Document excerpt Start Marker

Fragile World: Color Nature’s Wonders. By Kerby Rosanes. Plume.
$15.
There is not usually much to say about
coloring books for adults. They tend to be harmless pastimes, generally
featuring elaborate black-and-white renderings of something-or-other, with the
aim of giving people a creative outlet during lockdowns and enforced isolation
caused by the COVID-19 pandemic or other factors – or a way to share time with
children (themselves possibly in lockdown and isolation) who may be doing their
own coloring and other arts-and-crafts activities at the same time.
Some of these adult coloring books, though
– certainly including Kerby Rosanes’ Fragile
World – aim to do more than distract and provide a small artistic
opportunity. Fragile World,
specifically, is a combined realistic-and-surrealistic look at threatened and
endangered animals of all sorts. Thanks to the quality of Rosanes’ art and his
decision to make some of the pages hyper-realistic while having others be
surreal, the book comes across as much less preachy than it otherwise might. And
thanks to the nine “About the Animals” pages at the back, readers/colorists can
find out just what animals are shown and just what their current vulnerability
status is (although there is a design irritation here: the descriptive
paragraphs refer by page number to the places where the animals appear, but the
pages themselves are not numbered, making it a chore to figure out just what is
where).
The illustrations are so striking and varied
that it is possible to enjoy Fragile
World without doing any coloring at all – although, of course, adding color
to the pages is the ostensible reason-for-being of the book. Still, the
full-face extreme closeup of a mandrill (described at the back of the book as
“vulnerable”) and the two-page spread showing five chimpanzees (“endangered”)
are enthralling in and of themselves, partly because they spark thinking about
the ways in which we humans have encroached upon the lives of some of our
nearest relatives. Those pages are realistic; others, by intention, go beyond
strict realism, and have their own visual drama and attractiveness. The page
showing rusty patched bumblebees (“endangered”), for example, shows one bee
much, much larger than the others – with the huge one sporting a collection of
flowers and other foliage on its back, as if bees are the foundational element
of many plants (which in fact they are, so this is a particularly neat touch).
Similar and even more dramatic pages highlight Ethiopian wolves (“endangered”)
and addaxes (“critically endangered” Saharan antelopes): each animal gets a
two-page spread in which one huge creature is integrated into and supporting an
entire landscape of trees, grasslands and mountains – within which smaller versions
of the same animal are seen. To put a spiritual spin on this, which may be part
of Rosanes’ intent: if Ethiopian wolves and addaxes imagined the gods of their
species, these pages would show those gods as well as their subjects.

Document excerpt End Marker
Supplied records Start Marker

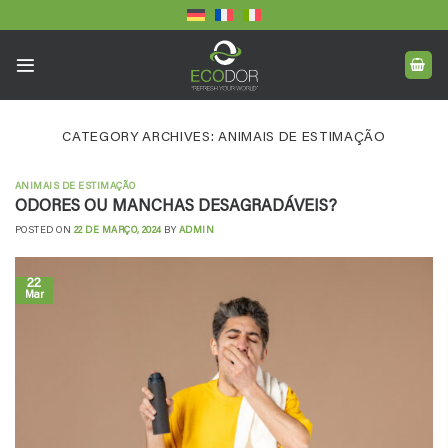
Skip
to
content
CATEGORY ARCHIVES:
ANIMAIS DE ESTIMAÇÃO
ANIMAIS DE ESTIMAÇÃO
ODORES OU MANCHAS DESAGRADÁVEIS?
POSTED ON
22 DE MARÇO, 2024
BY
ADMIN
22
Mar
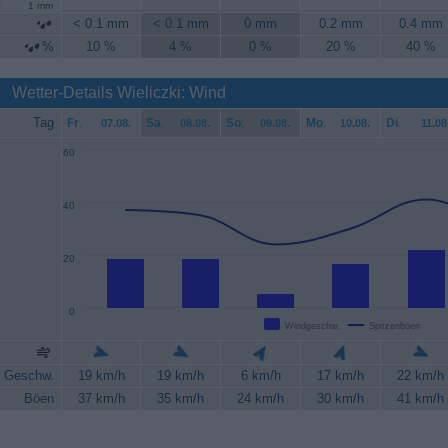
1 mm
< 0.1 mm
< 0.1 mm
0 mm
0.2 mm
0.4 mm
%
10 %
4 %
0 %
20 %
40 %
Wetter-Details Wieliczki: Wind
Tag
Fr
.
Sa
.
So
.
Mo
.
Di
.
07.08.
08.08.
09.08.
10.08.
11.08
60
40
20
0
Windgeschw.
Spitzenböen
Geschw.
19 km/h
19 km/h
6 km/h
17 km/h
22 km/h
Böen
37 km/h
35 km/h
24 km/h
30 km/h
41 km/h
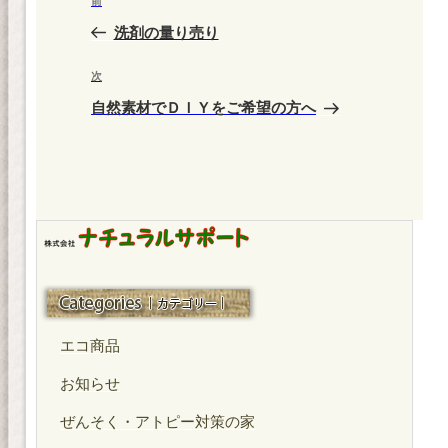
前
前
稿
の
洗剤の量り売り
ナ
投
ビ
稿
次
次
ゲ
の
自然素材でＤＩＹをご希望の方へ
投
ー
稿
シ
ョ
ン
カテゴリー
エコ商品
お知らせ
ぜんそく・アトピー対策の家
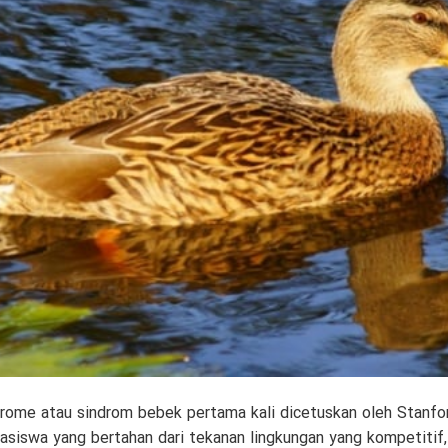
ome atau sindrom bebek pertama kali dicetuskan oleh Stanford
asiswa yang bertahan dari tekanan lingkungan yang kompetitif, 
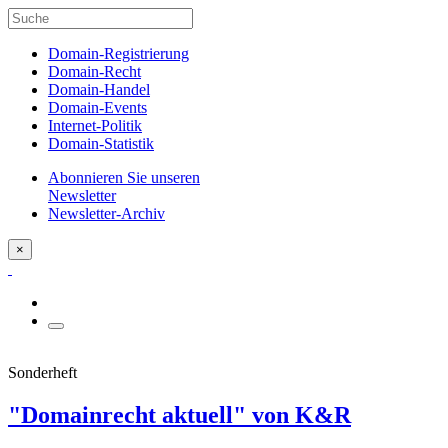
Domain-Registrierung
Domain-Recht
Domain-Handel
Domain-Events
Internet-Politik
Domain-Statistik
Abonnieren Sie unseren
Newsletter
Newsletter-Archiv
×
Sonderheft
"Domainrecht aktuell" von K&R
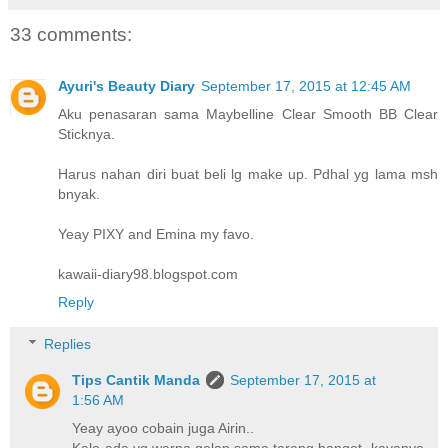
33 comments:
Ayuri's Beauty Diary
September 17, 2015 at 12:45 AM
Aku penasaran sama Maybelline Clear Smooth BB Clear
Sticknya.
Harus nahan diri buat beli lg make up. Pdhal yg lama msh
bnyak.
Yeay PIXY and Emina my favo.
kawaii-diary98.blogspot.com
Reply
Replies
Tips Cantik Manda
September 17, 2015 at
1:56 AM
Yeay ayoo cobain juga Airin..
Kalo ada yg warna gelap sama terang banget, kayanya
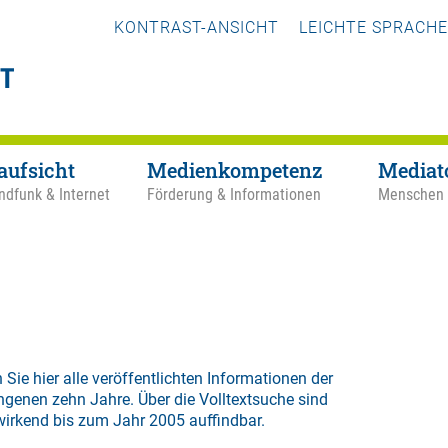
KONTRAST-ANSICHT
LEICHTE SPRACHE
aufsicht
Medienkompetenz
Mediat
ndfunk & Internet
Förderung & Informationen
Menschen
 Sie hier alle veröffentlichten Informationen der
ngenen zehn Jahre. Über die
Volltextsuche
sind
wirkend bis zum Jahr 2005 auffindbar.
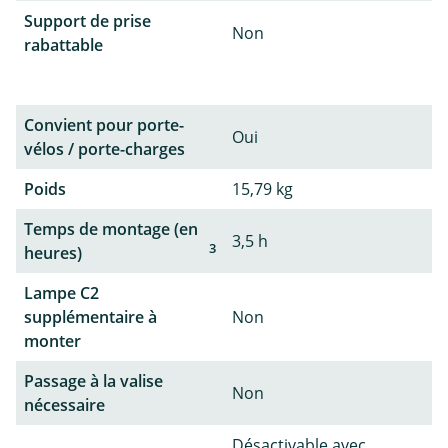
Support de prise
Non
rabattable
Convient pour porte-
Oui
vélos / porte-charges
Poids
15,79 kg
Temps de montage (en
3,5 h
3
heures)
Lampe C2
supplémentaire à
Non
monter
Passage à la valise
Non
nécessaire
Désactivable avec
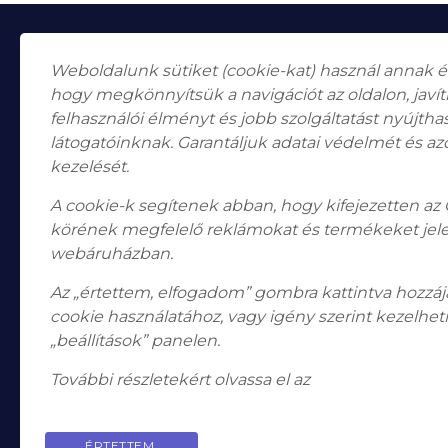
Weboldalunk sütiket (cookie-kat) használ annak 
hogy megkönnyítsük a navigációt az oldalon, javí
felhasználói élményt és jobb szolgáltatást nyújth
látogatóinknak. Garantáljuk adatai védelmét és az
Falk Miksa utca 24-26.
H-1055
kezelését.
Budapest
A cookie-k segítenek abban, hogy kifejezetten az
Nyitvatartás
Hétfő, Péntek: 10:00–18:00
körének megfelelő reklámokat és termékeket jel
Szombat: 10:00-13:00 Vasárnap: zárva
webáruházban.
Telefon: +36 1 787 2998
Email:
info@bodogaleria.hu
Az „értettem, elfogadom” gombra kattintva hozzájá
cookie használatához, vagy igény szerint kezelheti
„beállítások” panelen.
További részletekért olvassa el az
adatkezelési tájé
ÉRTETTEM,
P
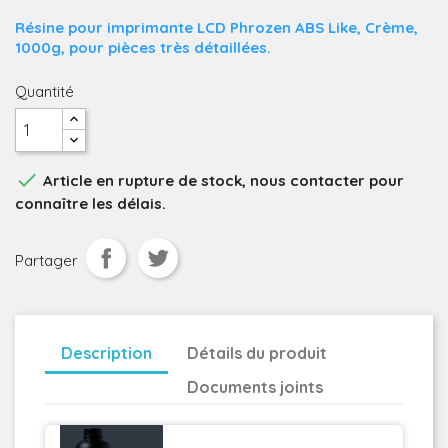
Résine pour imprimante LCD Phrozen ABS Like, Crème,
1000g, pour pièces très détaillées.
Quantité

Article en rupture de stock, nous contacter pour
connaître les délais.
Partager
Description
Détails du produit
Documents joints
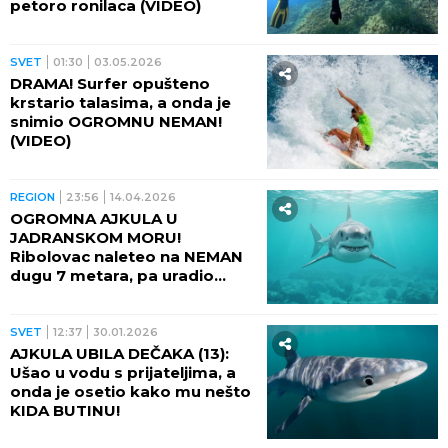
petoro ronilaca (VIDEO)
SVET
01:30
03.05.2026
DRAMA! Surfer opušteno
krstario talasima, a onda je
snimio OGROMNU NEMAN!
(VIDEO)
REGION
23:56
14.04.2026
OGROMNA AJKULA U
JADRANSKOM MORU!
Ribolovac naleteo na NEMAN
dugu 7 metara, pa uradio
nešto potpuno ludo: Mislio je
da je delfin, a onda se suočio
sa GRDOSIJOM! (VIDEO)
SVET
12:37
30.01.2026
AJKULA UBILA DEČAKA (13):
Ušao u vodu s prijateljima, a
onda je osetio kako mu nešto
KIDA BUTINU!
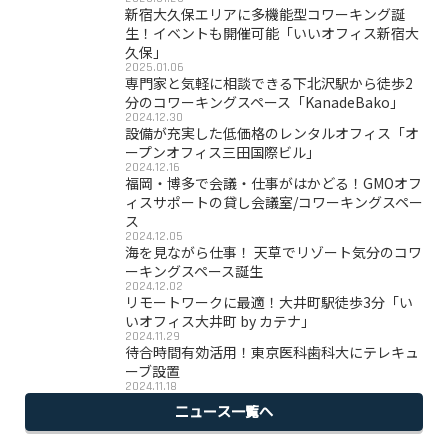
新宿大久保エリアに多機能型コワーキング誕
生！イベントも開催可能「いいオフィス新宿大
久保」
2025.01.06
専門家と気軽に相談できる下北沢駅から徒歩2
分のコワーキングスペース「KanadeBako」
2024.12.30
設備が充実した低価格のレンタルオフィス「オ
ープンオフィス三田国際ビル」
2024.12.16
福岡・博多で会議・仕事がはかどる！GMOオフ
ィスサポートの貸し会議室/コワーキングスペー
ス
2024.12.05
海を見ながら仕事！ 天草でリゾート気分のコワ
ーキングスペース誕生
2024.12.02
リモートワークに最適！大井町駅徒歩3分「い
いオフィス大井町 by カテナ」
2024.11.29
待合時間有効活用！東京医科歯科大にテレキュ
ーブ設置
2024.11.18
ニュース一覧へ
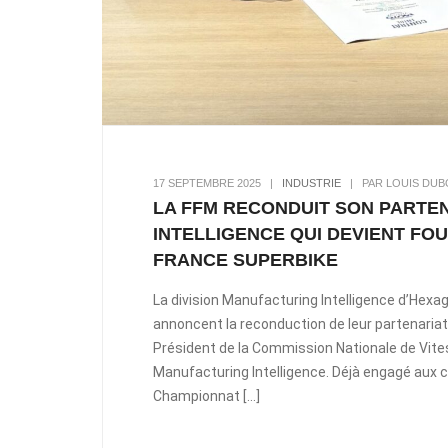
17 SEPTEMBRE 2025
|
INDUSTRIE
|
PAR LOUIS DUB
LA FFM RECONDUIT SON PARTE
INTELLIGENCE QUI DEVIENT FO
FRANCE SUPERBIKE
La division Manufacturing Intelligence d’Hexa
annoncent la reconduction de leur partenariat
Président de la Commission Nationale de Vite
Manufacturing Intelligence. Déjà engagé aux 
Championnat […]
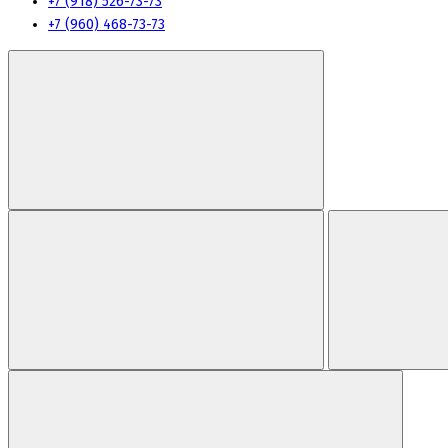
+7 (918) 526-73-73
+7 (960) 468-73-73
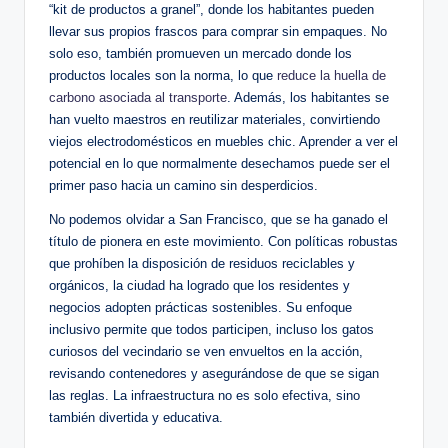
“kit de productos a granel”, donde los habitantes pueden
llevar sus propios frascos para comprar sin empaques. No
solo eso, también promueven un mercado donde los
productos locales son la norma, lo que
reduce la huella de
carbono asociada al transporte
. Además, los habitantes se
han vuelto maestros en reutilizar materiales, convirtiendo
viejos electrodomésticos en muebles chic. Aprender a ver el
potencial en lo que normalmente desechamos puede ser el
primer paso hacia un camino sin desperdicios.
No podemos olvidar a San Francisco, que se ha ganado el
título de pionera en este movimiento. Con políticas robustas
que prohíben la disposición de residuos reciclables y
orgánicos, la ciudad ha logrado que los residentes y
negocios adopten prácticas sostenibles. Su enfoque
inclusivo permite que todos participen, incluso los gatos
curiosos del vecindario se ven envueltos en la acción,
revisando contenedores y asegurándose de que se sigan
las reglas. La infraestructura no es solo efectiva, sino
también divertida y educativa.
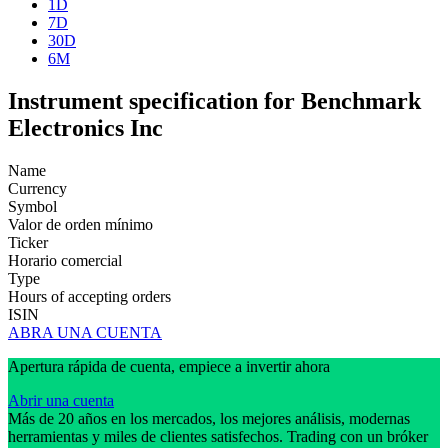
1D
7D
30D
6M
Instrument specification for Benchmark
Electronics Inc
Name
Currency
Symbol
Valor de orden mínimo
Ticker
Horario comercial
Type
Hours of accepting orders
ISIN
ABRA UNA CUENTA
Apertura rápida de cuenta, empiece a invertir ahora
Abrir una cuenta
Más de 20 años en los mercados, los mejores análisis, modernas
herramientas y miles de clientes satisfechos. Trading con un bróker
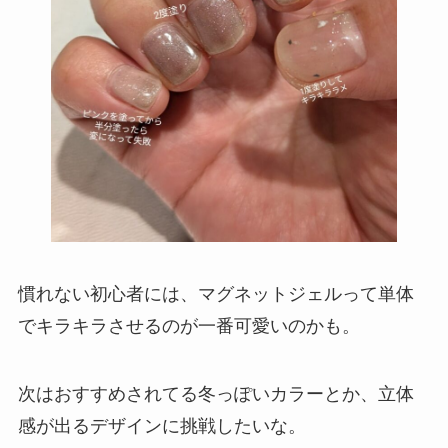
慣れない初心者には、マグネットジェルって単体
でキラキラさせるのが一番可愛いのかも。
次はおすすめされてる冬っぽいカラーとか、立体
感が出るデザインに挑戦したいな。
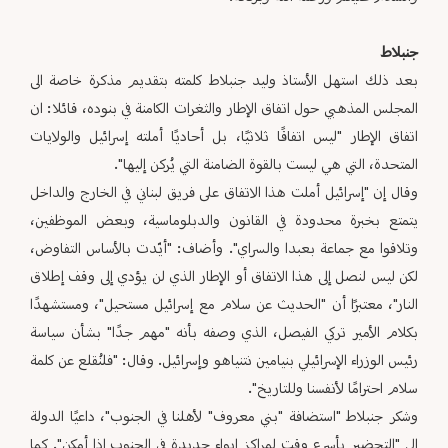
جنبلاط
بعد ذلك استهل الأستاذ وليد جنبلاط كلمته بتقديم مذكرة خاصة الى
المجلس المذهبي حول اتفاق الإطار والثغرات الكامنة في بنوده، قائلا: ان
اتفاق الإطار "ليس اتفاقًا ثلاثيًا، بل أحاديًا أملته إسرائيل والولايات
المتحدة، التي هي ليست بالقوة الضامنة التي يُركن إليها".
وقال إن "إسرائيل أملت هذا الاتفاق على فريق لبناني في الخارج والداخل
يتمتع بخبرة محدودة في القانون والدبلوماسية، وبعض الموظفين،
وتلاقوا مع جماعة بعبدا والسراي". وأضاف: "أيّدت بالأساس التفاوض،
لكن ليس لنصل إلى هذا الاتفاق أو الإطار الذي لن يؤدي إلى وقف إطلاق
النار"، معتبرًا أن "الحديث عن سلام مع إسرائيل مستحيل"، ومستشهدًا
بكلام الأمير تركي الفيصل، الذي وصفه بأنه "مهم جدًا" بشأن سياسة
رئيس الوزراء الإسرائيلي بنيامين نتنياهو وإسرائيل. وقال: "فلنُقلع عن كلمة
سلام احترامًا لأنفسنا وللتاريخ".
وشكر جنبلاط "استضافة "بني معروف" لأهلنا في الجنوب"، داعيًا الدولة
إلى "التحضير بأسرع وقت لمراكز إيواء جديدة في الجنوب إذا أمكن". كما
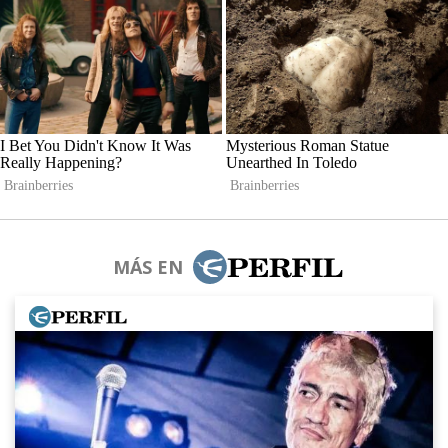
MÁS EN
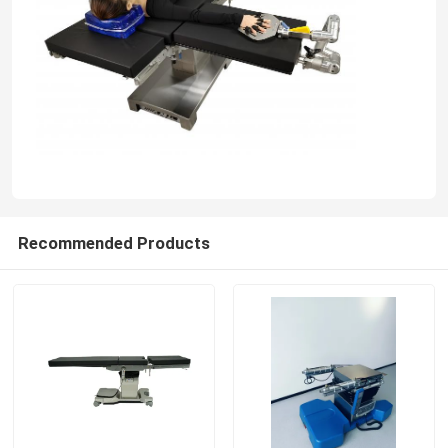
Recommended Products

Supplied records End Marker

• [Apply what you read]
[a] Summarize the review of Fragile World in two sentences.
[b] Answer these questions from the review of Fragile World, one per line:
(i) What is the book's listed price?
(ii) How many "About the Animals" pages are at the back?
(iii) What vulnerability status does the review give for addaxes?
The items are separate material, apart from the review.

• [Results in order]
[a] Kerby Rosanes' Fragile World is an adult coloring book that combines realistic and surrealistic views of threatened and endangered animals, and the quality of its art keeps it much less preachy than it might be. Nine "About the Animals" pages at the back identify the animals and their vulnerability status, though they refer to page numbers the pages lack, and the illustrations are striking and varied enough to enjoy without any coloring.

[b]
(i) $15
(ii) Nine
(iii) Critically endangered